**Extract provided**
It’s not every day you’ll find a person who takes a month and a half off work each year to travel 5,000 miles –– on his own tab – just to spend time volunteering with disabled children in Jerusalem. But for one devout Christian man, Curtis Sparks of Anchorage, Alaska, this has been his routine and calling for the last seven years.
“Learning more about disabilities can make you humble,” says Sparks, 42, as to why he takes on this long-haul volunteer mission every year, usually around May when he can book days off from his job with Hope Community Resources as a live-in caretaker of three disabled men in Anchorage.
This past trip (2012), Sparks brought his eight-year-old son, Tacoma, to join him for the first time as he volunteered at Aleh, Israel’s largest network of residential facilities for children with severe cognitive and physical disabilities. It’s the same place he goes back to every year.
Why would he want to spend his valuable time in Israel?

**Exercise data**
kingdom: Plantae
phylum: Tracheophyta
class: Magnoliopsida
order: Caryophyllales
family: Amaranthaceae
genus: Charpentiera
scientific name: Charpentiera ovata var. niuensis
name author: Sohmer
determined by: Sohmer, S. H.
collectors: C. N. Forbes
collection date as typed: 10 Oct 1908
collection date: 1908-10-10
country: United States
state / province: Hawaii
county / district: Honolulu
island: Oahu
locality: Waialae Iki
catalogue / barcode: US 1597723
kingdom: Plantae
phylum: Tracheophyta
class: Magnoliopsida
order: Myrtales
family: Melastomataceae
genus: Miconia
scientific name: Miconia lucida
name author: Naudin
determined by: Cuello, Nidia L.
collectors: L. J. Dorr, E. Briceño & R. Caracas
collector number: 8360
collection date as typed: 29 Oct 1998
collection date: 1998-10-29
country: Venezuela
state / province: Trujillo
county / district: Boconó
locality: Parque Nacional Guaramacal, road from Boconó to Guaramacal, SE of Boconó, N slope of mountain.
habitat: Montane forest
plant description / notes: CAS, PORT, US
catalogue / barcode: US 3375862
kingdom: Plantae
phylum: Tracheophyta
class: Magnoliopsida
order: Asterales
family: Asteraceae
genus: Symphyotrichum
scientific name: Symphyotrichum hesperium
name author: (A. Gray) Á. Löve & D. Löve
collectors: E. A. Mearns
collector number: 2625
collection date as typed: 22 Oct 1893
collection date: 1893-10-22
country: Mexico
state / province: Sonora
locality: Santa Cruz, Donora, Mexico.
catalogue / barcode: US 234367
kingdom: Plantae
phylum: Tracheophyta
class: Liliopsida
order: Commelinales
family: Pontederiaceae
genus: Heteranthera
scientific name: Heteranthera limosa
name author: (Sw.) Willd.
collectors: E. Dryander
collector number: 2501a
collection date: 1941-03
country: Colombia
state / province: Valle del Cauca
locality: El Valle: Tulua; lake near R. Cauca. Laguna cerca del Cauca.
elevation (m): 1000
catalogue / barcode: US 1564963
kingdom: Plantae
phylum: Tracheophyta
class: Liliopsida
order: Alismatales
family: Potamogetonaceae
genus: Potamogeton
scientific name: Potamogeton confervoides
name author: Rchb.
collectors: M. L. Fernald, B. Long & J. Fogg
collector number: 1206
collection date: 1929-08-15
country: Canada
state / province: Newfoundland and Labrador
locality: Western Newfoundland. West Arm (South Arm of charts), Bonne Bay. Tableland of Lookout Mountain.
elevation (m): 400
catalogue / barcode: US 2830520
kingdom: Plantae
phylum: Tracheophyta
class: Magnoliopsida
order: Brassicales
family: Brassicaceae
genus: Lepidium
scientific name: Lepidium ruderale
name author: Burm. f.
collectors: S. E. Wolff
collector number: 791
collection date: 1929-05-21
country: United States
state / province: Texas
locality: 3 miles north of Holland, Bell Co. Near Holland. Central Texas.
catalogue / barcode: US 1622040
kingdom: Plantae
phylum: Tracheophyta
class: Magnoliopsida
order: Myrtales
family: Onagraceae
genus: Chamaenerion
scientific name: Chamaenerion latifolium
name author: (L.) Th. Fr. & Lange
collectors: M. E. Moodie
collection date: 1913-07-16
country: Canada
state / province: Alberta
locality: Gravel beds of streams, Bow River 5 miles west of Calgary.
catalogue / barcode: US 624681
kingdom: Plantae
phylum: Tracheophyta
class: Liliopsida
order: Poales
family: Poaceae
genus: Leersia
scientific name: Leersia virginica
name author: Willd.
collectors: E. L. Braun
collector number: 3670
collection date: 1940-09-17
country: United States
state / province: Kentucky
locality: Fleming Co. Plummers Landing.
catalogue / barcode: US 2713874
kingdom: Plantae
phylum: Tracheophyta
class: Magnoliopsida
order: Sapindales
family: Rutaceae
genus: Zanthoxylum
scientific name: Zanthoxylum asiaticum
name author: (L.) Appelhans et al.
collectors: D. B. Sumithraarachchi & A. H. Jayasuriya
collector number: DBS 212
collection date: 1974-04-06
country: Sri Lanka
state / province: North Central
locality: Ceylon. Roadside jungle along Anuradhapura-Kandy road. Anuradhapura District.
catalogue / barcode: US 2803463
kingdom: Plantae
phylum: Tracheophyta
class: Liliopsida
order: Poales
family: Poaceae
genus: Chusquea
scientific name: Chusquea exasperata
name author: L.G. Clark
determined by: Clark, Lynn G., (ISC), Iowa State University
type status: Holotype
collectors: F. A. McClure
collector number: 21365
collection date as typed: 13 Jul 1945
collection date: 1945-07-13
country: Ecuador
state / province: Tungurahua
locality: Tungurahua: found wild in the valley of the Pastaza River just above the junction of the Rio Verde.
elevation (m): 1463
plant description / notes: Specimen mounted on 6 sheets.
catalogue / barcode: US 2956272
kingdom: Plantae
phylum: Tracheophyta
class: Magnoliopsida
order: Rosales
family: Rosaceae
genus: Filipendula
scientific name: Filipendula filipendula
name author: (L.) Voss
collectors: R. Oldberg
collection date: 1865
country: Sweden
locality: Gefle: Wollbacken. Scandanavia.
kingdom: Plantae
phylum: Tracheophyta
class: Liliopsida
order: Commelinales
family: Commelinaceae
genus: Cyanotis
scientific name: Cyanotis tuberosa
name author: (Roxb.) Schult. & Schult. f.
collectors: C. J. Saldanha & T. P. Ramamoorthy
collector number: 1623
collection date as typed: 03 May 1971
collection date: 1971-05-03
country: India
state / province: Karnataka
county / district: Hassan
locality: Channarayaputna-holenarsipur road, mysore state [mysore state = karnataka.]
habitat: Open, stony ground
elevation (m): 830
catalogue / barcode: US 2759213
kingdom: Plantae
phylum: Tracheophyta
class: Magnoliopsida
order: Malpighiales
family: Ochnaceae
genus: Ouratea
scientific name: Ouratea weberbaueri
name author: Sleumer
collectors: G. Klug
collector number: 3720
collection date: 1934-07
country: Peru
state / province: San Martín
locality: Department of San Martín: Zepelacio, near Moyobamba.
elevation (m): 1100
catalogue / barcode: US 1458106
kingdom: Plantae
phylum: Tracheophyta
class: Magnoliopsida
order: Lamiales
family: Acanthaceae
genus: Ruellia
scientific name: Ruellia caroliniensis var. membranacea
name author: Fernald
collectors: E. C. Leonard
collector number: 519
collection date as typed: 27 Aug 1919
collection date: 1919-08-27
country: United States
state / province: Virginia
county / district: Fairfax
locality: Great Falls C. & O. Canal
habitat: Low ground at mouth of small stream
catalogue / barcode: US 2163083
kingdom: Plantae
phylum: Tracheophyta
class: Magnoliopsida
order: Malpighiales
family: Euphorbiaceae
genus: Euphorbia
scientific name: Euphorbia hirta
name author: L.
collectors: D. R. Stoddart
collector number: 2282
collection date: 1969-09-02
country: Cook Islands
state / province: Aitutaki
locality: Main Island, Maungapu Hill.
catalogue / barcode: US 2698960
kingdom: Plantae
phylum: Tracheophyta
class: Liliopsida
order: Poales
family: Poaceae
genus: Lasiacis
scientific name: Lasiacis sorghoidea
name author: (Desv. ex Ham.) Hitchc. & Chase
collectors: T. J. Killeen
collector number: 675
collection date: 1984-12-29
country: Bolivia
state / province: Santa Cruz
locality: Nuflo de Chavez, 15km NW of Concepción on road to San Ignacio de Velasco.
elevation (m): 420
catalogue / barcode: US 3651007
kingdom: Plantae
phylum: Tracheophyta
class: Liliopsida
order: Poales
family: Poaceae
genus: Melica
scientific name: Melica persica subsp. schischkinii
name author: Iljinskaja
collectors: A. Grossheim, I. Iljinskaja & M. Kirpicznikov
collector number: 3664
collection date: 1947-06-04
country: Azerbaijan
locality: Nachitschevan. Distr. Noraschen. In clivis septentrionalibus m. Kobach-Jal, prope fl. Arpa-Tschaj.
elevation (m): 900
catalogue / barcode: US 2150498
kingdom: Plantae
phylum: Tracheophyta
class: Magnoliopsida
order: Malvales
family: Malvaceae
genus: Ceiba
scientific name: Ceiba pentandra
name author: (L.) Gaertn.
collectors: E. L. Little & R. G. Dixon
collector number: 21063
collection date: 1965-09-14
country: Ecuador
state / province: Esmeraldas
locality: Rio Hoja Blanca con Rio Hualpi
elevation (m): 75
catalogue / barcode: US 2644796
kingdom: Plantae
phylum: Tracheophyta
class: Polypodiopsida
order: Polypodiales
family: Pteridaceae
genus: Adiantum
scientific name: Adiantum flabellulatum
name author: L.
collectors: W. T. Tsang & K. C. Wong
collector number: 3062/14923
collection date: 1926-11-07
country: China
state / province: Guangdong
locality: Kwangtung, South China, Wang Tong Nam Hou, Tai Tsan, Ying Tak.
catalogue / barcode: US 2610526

**Task A**
In the article about Curtis Sparks, how many years has he made the volunteer trip to Jerusalem?
**Task B**
Continue the article about Curtis Sparks and his volunteer work in Jerusalem, starting after its final sentence.

**Exercise response A**
Seven years.

**Exercise response B**
“I prayed to the Lord to go there, not only to give thanks but to help anyone with disabilities no matter their belief,” he says. “I want to be around these kids all the time so I go there every summer, and go right to the Aleh center. Over the years I’ve got a chance to learn more about them and send them cards, to develop more than a friendship – to develop a family.”
Centers of support
Aleh (the word in Hebrew means “leaf” and also “go up”) has centers in Jerusalem, Bnei Brak, Gedera and the Negev. Some of the children who are treated there, or live there, have cerebral palsy or debilitating genetic diseases. Others have suffered severe brain damage or physical injury.
It’s often the last option for parents who understand that they cannot keep high-needs children at home, and it currently houses 650 children, 24 hours a day, every day of the year. The center also provides a day service for thousands of children who need special education and activities, but who can still live at home.
Aleh’s creed is to treat children with disabilities like any other children. Some dream of going to the beach, and Aleh will help take them there. For others, just getting the basic respiratory equipment to help them stay alive is enough.
Aleh was founded in 1982 by parents from Bnei Brak, an Orthodox Jewish community in Israel, who needed a solution for their severely disabled children.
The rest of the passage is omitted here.